Bellamy glanced up from the cover of the book he was looking at and saw a pretty blonde woman duck her head and begin walking quickly towards the door of the bookshop.
The brown haired woman who had called out almost ran to catch her at the door. Bellamy didn’t mean to over hear the next bit but the women’s voices carried across the almost empty secondhand bookstore.
“I don’t want to talk to you Lexa,” said the blonde woman. “Now or at any future time.”
“Can we just get a coffee and talk about this? Please?”
“No, being in a relationship with you was like being at war constantly. I never felt like myself and we could never have a serious discussion without ending up screaming.”
The brown haired woman, Lexa, took Clarke’s hand in hers. “But we had our moments, we were good together for a while.”
“Moments do not a relationship make,” Clarke said, and Bellamy couldn’t help noticing how often her eyes glanced around, looking for an escape route. “You hurt me a lot, and you hurt a lot of my friends, I can’t forgive you for that.”
“But if you-”
Bellamy took this opportunity to step in. “Hey Princess, look I think I might have found a first edition Poe – oh Hello,” he said as he walked up to the two women, looking between Clarke and Lexa, playing the part perfectly. He held his breath for a moment staring at Clarke hoping she would understand his offer of an out.
She smiled gently at him, and let out a breath, before linking her arm with his and saying, “Honey you remember what I told you about Lexa, right?”
“Of course,” he said and then held out his right hand to shake. “Bellamy Blake.”
Lexa stared at the hand as if he had offered her a snake, then glanced back to Clarke. “Really, this is what you’re into now?” she said, almost sneering.
“Yes, I never denied being what I am.”
Lexa opened her mouth angrily to speak, but, before she could, Bellamy looked at his watch. “We’d better get going if you wanted to get something to eat before the movie. Nice meeting you.” He tugged Clarke towards the cashier, and payed as they watched a stunned Lexa leave the shop
Bellamy watched the tension ease from Clarke’s shoulders the moment Lexa closed the door behind her.
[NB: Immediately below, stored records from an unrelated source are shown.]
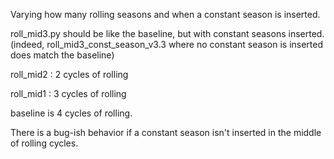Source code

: Varying how many rolling seasons and when a constant season is inserted.

roll_mid3.py should be like the baseline, but with constant seasons inserted. (indeed, roll_mid3_const_season_v3.3 where no constant season is inserted does match the baseline)


roll_mid2 : 2 cycles of rolling

roll_mid1 : 3 cycles of rolling

baseline is 4 cycles of rolling.



There is a bug-ish behavior if a constant season isn't inserted in the middle of rolling cycles. 
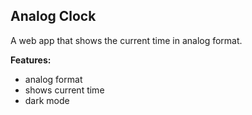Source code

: ## Analog Clock

A web app that shows the current time in analog format.

__Features:__
- analog format
- shows current time
- dark mode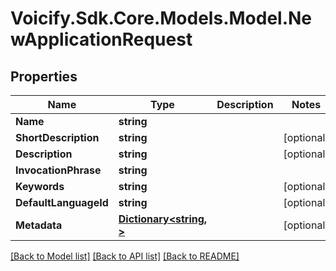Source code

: # Voicify.Sdk.Core.Models.Model.NewApplicationRequest
## Properties

Name | Type | Description | Notes
------------ | ------------- | ------------- | -------------
**Name** | **string** |  | 
**ShortDescription** | **string** |  | [optional] 
**Description** | **string** |  | [optional] 
**InvocationPhrase** | **string** |  | 
**Keywords** | **string** |  | [optional] 
**DefaultLanguageId** | **string** |  | [optional] 
**Metadata** | [**Dictionary&lt;string, &gt;**](.md) |  | [optional] 

[[Back to Model list]](../README.md#documentation-for-models) [[Back to API list]](../README.md#documentation-for-api-endpoints) [[Back to README]](../README.md)

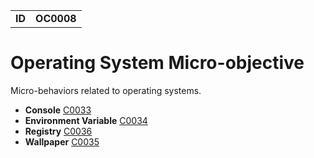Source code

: |||
|---|---|
|**ID**|**OC0008**|


# Operating System Micro-objective #
Micro-behaviors related to operating systems.

* **Console** [C0033](../operating-system/console.md)
* **Environment Variable** [C0034](../operating-system/enviro-var.md)
* **Registry** [C0036](../operating-system/registry.md)
* **Wallpaper** [C0035](../operating-system/wallpaper.md)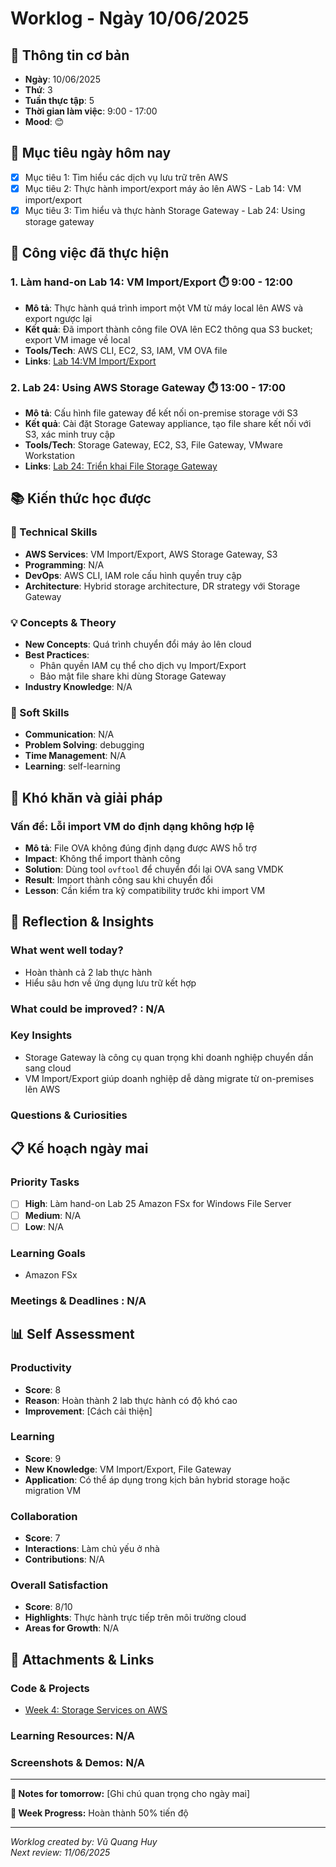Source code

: # Worklog - Ngày 10/06/2025

## 📅 Thông tin cơ bản
- **Ngày**: 10/06/2025
- **Thứ**: 3
- **Tuần thực tập**: 5
- **Thời gian làm việc**: 9:00 - 17:00
- **Mood**: 😊 

## 🎯 Mục tiêu ngày hôm nay
- [x] Mục tiêu 1: Tìm hiểu các dịch vụ lưu trữ trên AWS
- [x] Mục tiêu 2: Thực hành import/export máy ảo lên AWS - Lab 14: VM import/export
- [x] Mục tiêu 3: Tìm hiểu và thực hành Storage Gateway - Lab 24: Using storage gateway

## 💼 Công việc đã thực hiện

### 1. Làm hand-on Lab 14: VM Import/Export ⏱️ 9:00 - 12:00
- **Mô tả**: Thực hành quá trình import một VM từ máy local lên AWS và export ngược lại
- **Kết quả**: Đã import thành công file OVA lên EC2 thông qua S3 bucket; export VM image về local
- **Tools/Tech**: AWS CLI, EC2, S3, IAM, VM OVA file
- **Links**: [Lab 14:VM Import/Export](https://000014.awsstudygroup.com/vi/)

### 2. Lab 24: Using AWS Storage Gateway ⏱️ 13:00 - 17:00
- **Mô tả**: Cấu hình file gateway để kết nối on-premise storage với S3
- **Kết quả**: Cài đặt Storage Gateway appliance, tạo file share kết nối với S3, xác minh truy cập
- **Tools/Tech**: Storage Gateway, EC2, S3, File Gateway, VMware Workstation
- **Links**: [Lab 24: Triển khai File Storage Gateway](https://000024.awsstudygroup.com/vi/)

## 📚 Kiến thức học được

### 🔧 Technical Skills
- **AWS Services**: VM Import/Export, AWS Storage Gateway, S3
- **Programming**: N/A
- **DevOps**: AWS CLI, IAM role cấu hình quyền truy cập
- **Architecture**: Hybrid storage architecture, DR strategy với Storage Gateway

### 💡 Concepts & Theory
- **New Concepts**: Quá trình chuyển đổi máy ảo lên cloud
- **Best Practices**: 
  - Phân quyền IAM cụ thể cho dịch vụ Import/Export
  - Bảo mật file share khi dùng Storage Gateway
- **Industry Knowledge**: N/A

### 🤝 Soft Skills
- **Communication**: N/A
- **Problem Solving**: debugging
- **Time Management**: N/A
- **Learning**: self-learning

## 🚧 Khó khăn và giải pháp

### Vấn đề: Lỗi import VM do định dạng không hợp lệ
- **Mô tả**: File OVA không đúng định dạng được AWS hỗ trợ
- **Impact**: Không thể import thành công
- **Solution**: Dùng tool `ovftool` để chuyển đổi lại OVA sang VMDK
- **Result**: Import thành công sau khi chuyển đổi
- **Lesson**: Cần kiểm tra kỹ compatibility trước khi import VM

## 💭 Reflection & Insights

### What went well today?
- Hoàn thành cả 2 lab thực hành  
- Hiểu sâu hơn về ứng dụng lưu trữ kết hợp

### What could be improved? : N/A
### Key Insights
- Storage Gateway là công cụ quan trọng khi doanh nghiệp chuyển dần sang cloud
- VM Import/Export giúp doanh nghiệp dễ dàng migrate từ on-premises lên AWS

### Questions & Curiosities

## 📋 Kế hoạch ngày mai

### Priority Tasks
- [ ] **High**: Làm hand-on Lab 25 Amazon FSx for Windows File Server
- [ ] **Medium**: N/A
- [ ] **Low**: N/A

### Learning Goals
- Amazon FSx

### Meetings & Deadlines : N/A

## 📊 Self Assessment

### Productivity
- **Score**: 8  
- **Reason**: Hoàn thành 2 lab thực hành có độ khó cao
- **Improvement**: [Cách cải thiện]

### Learning
- **Score**: 9  
- **New Knowledge**: VM Import/Export, File Gateway  
- **Application**: Có thể áp dụng trong kịch bản hybrid storage hoặc migration VM

### Collaboration
- **Score**: 7 
- **Interactions**: Làm chủ yếu ở nhà 
- **Contributions**: N/A

### Overall Satisfaction
- **Score**: 8/10  
- **Highlights**: Thực hành trực tiếp trên môi trường cloud
- **Areas for Growth**: N/A

## 📎 Attachments & Links

### Code & Projects
- [Week 4: Storage Services on AWS](https://www.notion.so/Week-4-Storage-Services-on-AWS-1c0d818002ad8029b6fed6fd4b30bad1?source=copy_link)

### Learning Resources: N/A

### Screenshots & Demos: N/A

---

**📝 Notes for tomorrow:**
[Ghi chú quan trọng cho ngày mai]

**🎯 Week Progress:**
Hoàn thành 50% tiến độ

---
*Worklog created by: Vũ Quang Huy*  
*Next review: 11/06/2025*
“Thank you for that,” she said turning back to him as the cashier gave him the bag with his purchases. “She wasn’t going to let up anytime soon.”
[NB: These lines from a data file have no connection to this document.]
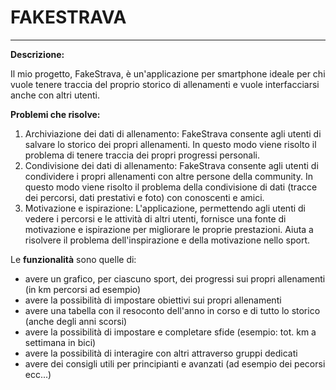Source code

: # FAKESTRAVA

--------
**Descrizione:**

Il mio progetto, FakeStrava, è un'applicazione per smartphone ideale per chi vuole tenere traccia del proprio storico di allenamenti e vuole interfacciarsi anche con altri utenti. 

**Problemi che risolve:**

1) Archiviazione dei dati di allenamento: FakeStrava consente agli utenti di salvare lo storico dei propri allenamenti. In questo modo viene risolto il problema di tenere traccia dei propri progressi personali.
2) Condivisione dei dati di allenamento: FakeStrava consente agli utenti di condividere i propri allenamenti con altre persone della community. In questo modo viene risolto il problema della condivisione di dati (tracce dei percorsi, dati prestativi e foto) con conoscenti e amici. 
3) Motivazione e ispirazione: L'applicazione, permettendo agli utenti di vedere i percorsi e le attività di altri utenti, fornisce una fonte di motivazione e ispirazione per migliorare le proprie prestazioni. Aiuta a risolvere il problema dell'inspirazione e della motivazione nello sport.

Le **funzionalità** sono quelle di:
- avere un grafico, per ciascuno sport, dei progressi sui propri allenamenti (in km percorsi ad esempio)
- avere la possibilità di impostare obiettivi sui propri allenamenti
- avere una tabella con il resoconto dell'anno in corso e di tutto lo storico (anche degli anni scorsi)
- avere la possibilità di impostare e completare sfide (esempio: tot. km a settimana in bici)
- avere la possibilità di interagire con altri attraverso gruppi dedicati
- avere dei consigli utili per principianti e avanzati (ad esempio dei pecorsi ecc...)

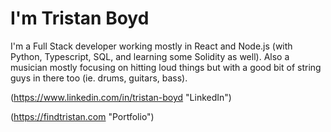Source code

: # I'm Tristan Boyd

I'm a Full Stack developer working mostly in React and Node.js (with Python, Typescript, SQL, and learning some Solidity as well).  Also a musician mostly focusing on hitting loud things but with a good bit of string guys in there too (ie. drums, guitars, bass).

(https://www.linkedin.com/in/tristan-boyd "LinkedIn")

(https://findtristan.com "Portfolio")
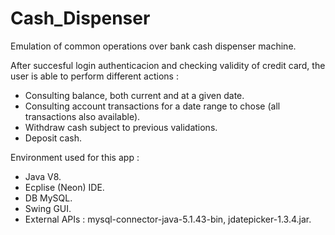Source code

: # Cash_Dispenser
Emulation of common operations over bank cash dispenser machine.

After succesful login authenticacion and checking validity of credit card, the user is able to perform different actions :
* Consulting balance, both current and at a given date.
* Consulting account transactions for a date range to chose (all transactions also available).
* Withdraw cash subject to previous validations.
* Deposit cash.

Environment used for this app :
* Java V8.
* Ecplise (Neon) IDE.
* DB MySQL.
* Swing GUI.
* External APIs : mysql-connector-java-5.1.43-bin, jdatepicker-1.3.4.jar.


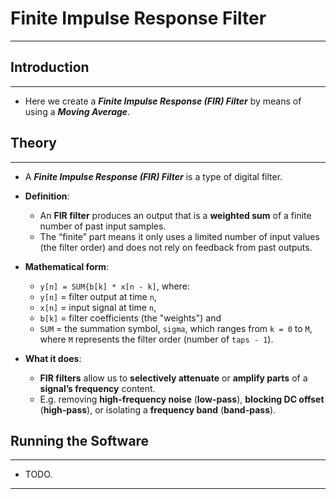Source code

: # Finite Impulse Response Filter
---
## Introduction
---
* Here we create a ___Finite Impulse Response (FIR) Filter___ by means of using a ___Moving Average___.

## Theory
---
* A ___Finite Impulse Response (FIR) Filter___ is a type of digital filter.
* __Definition__:
  - An __FIR filter__ produces an output that is a __weighted sum__ of a finite number of past input samples.
  - The “finite” part means it only uses a limited number of input values (the filter order) and does not rely on feedback from past outputs.
* __Mathematical form__:

  - `y[n] = SUM{b[k] * x[n - k]`, where:
  - `y[n]` = filter output at time `n`,
  - `x[n]` = input signal at time `n`,
  - `b[k]` = filter coefficients (the "weights") and
  - `SUM` = the summation symbol, `sigma`, which ranges from `k = 0` to `M`, where `M` represents the filter order (number of `taps - 1`).
* __What it does__:
  - __FIR filters__ allow us to __selectively attenuate__ or __amplify parts__ of a __signal’s frequency__ content.
  - E.g. removing __high-frequency noise__ (__low-pass__), __blocking DC offset__ (__high-pass__), or isolating a __frequency band__ (__band-pass__).


## Running the Software
---
* TODO.
---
“Don’t worry about it,” Bellamy said, waving off her thanks. “Anyone could tell you didn’t want to be there.”
“Well apparently not her.”
Bellamy shrugged as they walked out of the shop together and began walking down the street in the opposite way that Lexa had. “Can I at least buy you lunch for helping me out?” Clarke asked as they approached the street corner.
Bellamy smiled. “That sounds great.”
They spent the next hour and a half in comfortable, if a little strange given their respective weird sense of humors, conversation over pasta. Bellamy left there with her number and plans for a real date next weekend.